INFORMACIÓN PROPORCIONADA ->
#####

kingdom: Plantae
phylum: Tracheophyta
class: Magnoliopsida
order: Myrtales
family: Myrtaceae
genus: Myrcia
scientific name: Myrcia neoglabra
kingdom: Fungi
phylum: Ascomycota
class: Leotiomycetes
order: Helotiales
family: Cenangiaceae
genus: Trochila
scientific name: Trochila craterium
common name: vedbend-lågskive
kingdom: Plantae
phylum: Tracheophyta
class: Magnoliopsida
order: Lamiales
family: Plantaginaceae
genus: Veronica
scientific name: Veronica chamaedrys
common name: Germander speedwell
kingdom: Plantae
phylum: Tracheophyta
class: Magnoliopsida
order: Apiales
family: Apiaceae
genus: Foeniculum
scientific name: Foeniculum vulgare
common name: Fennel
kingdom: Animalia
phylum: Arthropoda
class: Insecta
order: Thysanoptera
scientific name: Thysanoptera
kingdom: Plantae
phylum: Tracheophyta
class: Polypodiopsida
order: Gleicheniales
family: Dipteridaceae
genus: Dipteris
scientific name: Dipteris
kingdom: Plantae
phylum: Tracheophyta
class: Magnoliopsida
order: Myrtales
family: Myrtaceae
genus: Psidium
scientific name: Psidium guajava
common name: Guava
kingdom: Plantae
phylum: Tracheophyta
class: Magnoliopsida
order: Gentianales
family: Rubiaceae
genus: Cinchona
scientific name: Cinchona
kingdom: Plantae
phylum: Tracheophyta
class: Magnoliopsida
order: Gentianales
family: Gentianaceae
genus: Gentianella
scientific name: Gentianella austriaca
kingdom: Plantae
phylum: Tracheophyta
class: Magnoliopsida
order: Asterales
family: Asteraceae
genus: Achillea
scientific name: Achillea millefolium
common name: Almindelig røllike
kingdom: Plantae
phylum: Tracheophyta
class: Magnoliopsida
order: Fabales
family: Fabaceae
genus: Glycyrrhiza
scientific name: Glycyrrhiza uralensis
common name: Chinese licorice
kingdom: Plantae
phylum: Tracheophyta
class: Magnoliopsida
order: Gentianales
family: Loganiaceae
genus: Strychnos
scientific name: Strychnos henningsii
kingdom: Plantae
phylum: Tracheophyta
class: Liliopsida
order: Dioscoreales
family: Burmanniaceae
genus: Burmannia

#####

PROBLEMA A RESOLVER -> Copia de nuevo estas líneas cambiando "phylum" por "division" en todos los registros, sin modificar nada más.

RESPUESTA DEL EJERCICIO ->
kingdom: Plantae
division: Tracheophyta
class: Magnoliopsida
order: Myrtales
family: Myrtaceae
genus: Myrcia
scientific name: Myrcia neoglabra
kingdom: Fungi
division: Ascomycota
class: Leotiomycetes
order: Helotiales
family: Cenangiaceae
genus: Trochila
scientific name: Trochila craterium
common name: vedbend-lågskive
kingdom: Plantae
division: Tracheophyta
class: Magnoliopsida
order: Lamiales
family: Plantaginaceae
genus: Veronica
scientific name: Veronica chamaedrys
common name: Germander speedwell
kingdom: Plantae
division: Tracheophyta
class: Magnoliopsida
order: Apiales
family: Apiaceae
genus: Foeniculum
scientific name: Foeniculum vulgare
common name: Fennel
kingdom: Animalia
division: Arthropoda
class: Insecta
order: Thysanoptera
scientific name: Thysanoptera
kingdom: Plantae
division: Tracheophyta
class: Polypodiopsida
order: Gleicheniales
family: Dipteridaceae
genus: Dipteris
scientific name: Dipteris
kingdom: Plantae
division: Tracheophyta
class: Magnoliopsida
order: Myrtales
family: Myrtaceae
genus: Psidium
scientific name: Psidium guajava
common name: Guava
kingdom: Plantae
division: Tracheophyta
class: Magnoliopsida
order: Gentianales
family: Rubiaceae
genus: Cinchona
scientific name: Cinchona
kingdom: Plantae
division: Tracheophyta
class: Magnoliopsida
order: Gentianales
family: Gentianaceae
genus: Gentianella
scientific name: Gentianella austriaca
kingdom: Plantae
division: Tracheophyta
class: Magnoliopsida
order: Asterales
family: Asteraceae
genus: Achillea
scientific name: Achillea millefolium
common name: Almindelig røllike
kingdom: Plantae
division: Tracheophyta
class: Magnoliopsida
order: Fabales
family: Fabaceae
genus: Glycyrrhiza
scientific name: Glycyrrhiza uralensis
common name: Chinese licorice
kingdom: Plantae
division: Tracheophyta
class: Magnoliopsida
order: Gentianales
family: Loganiaceae
genus: Strychnos
scientific name: Strychnos henningsii
kingdom: Plantae
division: Tracheophyta
class: Liliopsida
order: Dioscoreales
family: Burmanniaceae
genus: Burmannia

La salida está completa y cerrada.